About this exercise
Your answer should be the complete data, copied exactly.
:::
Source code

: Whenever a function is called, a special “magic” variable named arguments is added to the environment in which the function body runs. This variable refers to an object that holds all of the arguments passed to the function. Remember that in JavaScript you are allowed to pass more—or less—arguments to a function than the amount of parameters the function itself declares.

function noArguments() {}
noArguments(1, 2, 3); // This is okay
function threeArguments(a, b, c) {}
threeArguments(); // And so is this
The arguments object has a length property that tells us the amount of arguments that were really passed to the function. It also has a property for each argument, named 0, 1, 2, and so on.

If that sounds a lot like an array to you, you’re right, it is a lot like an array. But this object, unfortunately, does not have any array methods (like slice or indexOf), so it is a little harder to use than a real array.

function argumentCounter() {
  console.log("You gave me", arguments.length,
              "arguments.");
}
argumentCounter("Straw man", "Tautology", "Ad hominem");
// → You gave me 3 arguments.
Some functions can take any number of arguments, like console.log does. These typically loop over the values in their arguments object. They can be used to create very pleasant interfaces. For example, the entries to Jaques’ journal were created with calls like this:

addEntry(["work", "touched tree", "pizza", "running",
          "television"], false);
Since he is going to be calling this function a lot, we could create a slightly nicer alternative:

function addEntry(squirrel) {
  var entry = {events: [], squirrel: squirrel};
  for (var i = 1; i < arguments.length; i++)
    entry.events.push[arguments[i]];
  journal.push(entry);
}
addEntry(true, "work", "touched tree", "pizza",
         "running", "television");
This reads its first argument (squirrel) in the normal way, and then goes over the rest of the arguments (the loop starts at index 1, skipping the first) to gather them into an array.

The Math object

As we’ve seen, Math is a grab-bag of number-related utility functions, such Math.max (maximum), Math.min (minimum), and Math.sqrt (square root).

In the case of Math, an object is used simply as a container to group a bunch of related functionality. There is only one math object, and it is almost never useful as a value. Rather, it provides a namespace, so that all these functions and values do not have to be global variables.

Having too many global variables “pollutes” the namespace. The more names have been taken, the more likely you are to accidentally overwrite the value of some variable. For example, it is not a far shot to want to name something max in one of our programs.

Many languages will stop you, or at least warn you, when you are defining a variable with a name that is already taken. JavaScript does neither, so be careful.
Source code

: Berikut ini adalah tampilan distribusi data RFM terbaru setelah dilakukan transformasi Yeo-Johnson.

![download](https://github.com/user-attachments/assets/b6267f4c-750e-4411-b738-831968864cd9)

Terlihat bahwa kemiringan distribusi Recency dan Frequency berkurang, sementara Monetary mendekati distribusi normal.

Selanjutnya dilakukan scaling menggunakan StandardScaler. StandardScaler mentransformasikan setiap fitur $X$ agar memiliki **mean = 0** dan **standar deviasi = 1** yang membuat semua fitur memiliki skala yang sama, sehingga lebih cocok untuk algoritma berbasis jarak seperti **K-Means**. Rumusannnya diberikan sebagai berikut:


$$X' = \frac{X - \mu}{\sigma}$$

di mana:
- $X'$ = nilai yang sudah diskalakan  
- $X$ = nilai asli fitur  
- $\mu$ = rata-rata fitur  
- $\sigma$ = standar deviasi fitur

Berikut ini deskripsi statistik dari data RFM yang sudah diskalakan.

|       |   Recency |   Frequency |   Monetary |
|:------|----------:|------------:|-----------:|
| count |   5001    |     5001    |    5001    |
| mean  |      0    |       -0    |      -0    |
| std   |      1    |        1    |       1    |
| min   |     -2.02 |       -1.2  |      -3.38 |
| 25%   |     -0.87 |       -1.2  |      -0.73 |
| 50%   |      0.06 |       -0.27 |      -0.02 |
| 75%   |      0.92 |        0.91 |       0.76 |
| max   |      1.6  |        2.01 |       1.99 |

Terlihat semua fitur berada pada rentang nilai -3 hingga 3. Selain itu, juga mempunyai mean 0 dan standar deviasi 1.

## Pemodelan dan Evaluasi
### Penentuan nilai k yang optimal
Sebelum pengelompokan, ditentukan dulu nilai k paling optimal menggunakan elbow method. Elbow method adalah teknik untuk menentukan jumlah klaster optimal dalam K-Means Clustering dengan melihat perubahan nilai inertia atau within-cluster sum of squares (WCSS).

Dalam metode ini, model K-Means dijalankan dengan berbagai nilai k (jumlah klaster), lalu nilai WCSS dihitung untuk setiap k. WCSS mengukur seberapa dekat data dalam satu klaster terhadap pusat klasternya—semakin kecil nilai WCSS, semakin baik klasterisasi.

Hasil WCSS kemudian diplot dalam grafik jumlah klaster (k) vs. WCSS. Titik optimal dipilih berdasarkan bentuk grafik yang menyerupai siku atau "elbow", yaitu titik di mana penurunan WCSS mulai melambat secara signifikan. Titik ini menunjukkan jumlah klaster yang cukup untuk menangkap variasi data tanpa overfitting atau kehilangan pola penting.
:::
Response to the task
Source code

: Whenever a function is called, a special “magic” variable named arguments is added to the environment in which the function body runs. This variable refers to an object that holds all of the arguments passed to the function. Remember that in JavaScript you are allowed to pass more—or less—arguments to a function than the amount of parameters the function itself declares.

function noArguments() {}
noArguments(1, 2, 3); // This is okay
function threeArguments(a, b, c) {}
threeArguments(); // And so is this
The arguments object has a length property that tells us the amount of arguments that were really passed to the function. It also has a property for each argument, named 0, 1, 2, and so on.

If that sounds a lot like an array to you, you’re right, it is a lot like an array. But this object, unfortunately, does not have any array methods (like slice or indexOf), so it is a little harder to use than a real array.

function argumentCounter() {
  console.log("You gave me", arguments.length,
              "arguments.");
}
argumentCounter("Straw man", "Tautology", "Ad hominem");
// → You gave me 3 arguments.
Some functions can take any number of arguments, like console.log does. These typically loop over the values in their arguments object. They can be used to create very pleasant interfaces. For example, the entries to Jaques’ journal were created with calls like this:

addEntry(["work", "touched tree", "pizza", "running",
          "television"], false);
Since he is going to be calling this function a lot, we could create a slightly nicer alternative:

function addEntry(squirrel) {
  var entry = {events: [], squirrel: squirrel};
  for (var i = 1; i < arguments.length; i++)
    entry.events.push[arguments[i]];
  journal.push(entry);
}
addEntry(true, "work", "touched tree", "pizza",
         "running", "television");
This reads its first argument (squirrel) in the normal way, and then goes over the rest of the arguments (the loop starts at index 1, skipping the first) to gather them into an array.

The Math object

As we’ve seen, Math is a grab-bag of number-related utility functions, such Math.max (maximum), Math.min (minimum), and Math.sqrt (square root).

In the case of Math, an object is used simply as a container to group a bunch of related functionality. There is only one math object, and it is almost never useful as a value. Rather, it provides a namespace, so that all these functions and values do not have to be global variables.

Having too many global variables “pollutes” the namespace. The more names have been taken, the more likely you are to accidentally overwrite the value of some variable. For example, it is not a far shot to want to name something max in one of our programs.

Many languages will stop you, or at least warn you, when you are defining a variable with a name that is already taken. JavaScript does neither, so be careful.
Source code

: Berikut ini adalah tampilan distribusi data RFM terbaru setelah dilakukan transformasi Yeo-Johnson.

![download](https://github.com/user-attachments/assets/b6267f4c-750e-4411-b738-831968864cd9)

Terlihat bahwa kemiringan distribusi Recency dan Frequency berkurang, sementara Monetary mendekati distribusi normal.

Selanjutnya dilakukan scaling menggunakan StandardScaler. StandardScaler mentransformasikan setiap fitur $X$ agar memiliki **mean = 0** dan **standar deviasi = 1** yang membuat semua fitur memiliki skala yang sama, sehingga lebih cocok untuk algoritma berbasis jarak seperti **K-Means**. Rumusannnya diberikan sebagai berikut:


$$X' = \frac{X - \mu}{\sigma}$$

di mana:
- $X'$ = nilai yang sudah diskalakan  
- $X$ = nilai asli fitur  
- $\mu$ = rata-rata fitur  
- $\sigma$ = standar deviasi fitur

Berikut ini deskripsi statistik dari data RFM yang sudah diskalakan.

|       |   Recency |   Frequency |   Monetary |
|:------|----------:|------------:|-----------:|
| count |   5001    |     5001    |    5001    |
| mean  |      0    |       -0    |      -0    |
| std   |      1    |        1    |       1    |
| min   |     -2.02 |       -1.2  |      -3.38 |
| 25%   |     -0.87 |       -1.2  |      -0.73 |
| 50%   |      0.06 |       -0.27 |      -0.02 |
| 75%   |      0.92 |        0.91 |       0.76 |
| max   |      1.6  |        2.01 |       1.99 |

Terlihat semua fitur berada pada rentang nilai -3 hingga 3. Selain itu, juga mempunyai mean 0 dan standar deviasi 1.

## Pemodelan dan Evaluasi
### Penentuan nilai k yang optimal
Sebelum pengelompokan, ditentukan dulu nilai k paling optimal menggunakan elbow method. Elbow method adalah teknik untuk menentukan jumlah klaster optimal dalam K-Means Clustering dengan melihat perubahan nilai inertia atau within-cluster sum of squares (WCSS).

Dalam metode ini, model K-Means dijalankan dengan berbagai nilai k (jumlah klaster), lalu nilai WCSS dihitung untuk setiap k. WCSS mengukur seberapa dekat data dalam satu klaster terhadap pusat klasternya—semakin kecil nilai WCSS, semakin baik klasterisasi.

Hasil WCSS kemudian diplot dalam grafik jumlah klaster (k) vs. WCSS. Titik optimal dipilih berdasarkan bentuk grafik yang menyerupai siku atau "elbow", yaitu titik di mana penurunan WCSS mulai melambat secara signifikan. Titik ini menunjukkan jumlah klaster yang cukup untuk menangkap variasi data tanpa overfitting atau kehilangan pola penting.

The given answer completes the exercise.